Saxum through the vintages
Comprehensive tastings such as this really help define the
characteristics of the wines produced by a single a winery and vineyard,
as well as the imprint of the conditions faced in each successive
vintage. Too often, especially in warm climate regions such as Paso
Robles, differences in vintage characteristics are minimized or
considered secondary to the stamp of the winemaker. And to be honest, in
the case of Saxum, the winemaker stamp is both present, and evolving, as
Justin is a young guy who is clearly devoted to learning and perfecting
his craft. Yet he has clear ideas on what he is trying to achieve, and
he adjusts his technique each vintage in an effort to achieve the
distinctive Saxum/James Berry style. This means ripe, but not overripe
fruit with enough balancing acidity to keep the wine fresh and capable
of development in the bottle. Sometimes the weather cooperates and helps
the winemaker achieve these goals, sometimes the weather creates
challenges that the winemaker must strive to manage or overcome.
It seems to me there is a clearly discernable arc in terms of vintage
and winemaking in tasting through all of the Saxum wines. Both 2000 and
2001 offer exceptional balance and depth despite vastly different
condition.
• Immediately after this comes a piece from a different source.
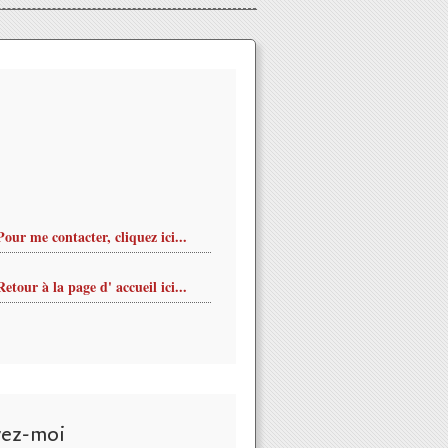
Pour me contacter, cliquez ici...
Retour à la page d' accueil ici...
vez-moi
In 2000, the weather went from cool to hot to cool again,
similar (although not as badly) as in 2004. In 2001, the weather was
very even with a small crop that was easy to vinify. Yet both years
produced beautiful wines that are ripe but well balanced and show
excellent potential for aging. In 2002, Justin tried to ramp up the
ripeness, and by his own admission may have pushed the envelope just a
bit too far. The weather was also hotter than 2001 resulting in higher
alcohol. The wines are big, but some are a bit too big with some
raisined fruit poking out. Yet there is still enough balancing acidity
to keep them from becoming ponderous or flabby. 2003 represents an
attempt to return to “normal” ripeness levels, and the best wine (Broken
Stones) shows better balance with crisper acids and lower alcohol, yet
both the Bone Rock and Rocket Block are every bit as big as the 2002,
the result of unexpected heat just before the harvest. Still, the wines
are better balanced despite their size. 2004 appears to have been the
most difficult year, as the weather featured extreme heat spikes as the
harvest approached, and sugar levels soared, although acid remained
within normal limits. It is Justin’s least favorite vintage (mine, too),
as the wines are too soft and easy, lacking structure. Yet the structure
may be lurking, as the wines continue to improve with bottle age, so
Justin is hopeful they will improve further. As it is, this is far from
a “bad” vintage for Saxum, just a less interesting one at this point. As
for 2005, all the elements seem to have lined up perfectly, as excellent
weather and Justin’s increasing winemaking skills combined to create a
bevy of outstanding wines that are clearly the best overall he has yet
created from James Berry Vineyard, and his other cuvees.
WOTN: 2000 and 2001 Bone Rock, and 2003 Broken Stones. For potential,
any of the 2005’s could equal these top wines.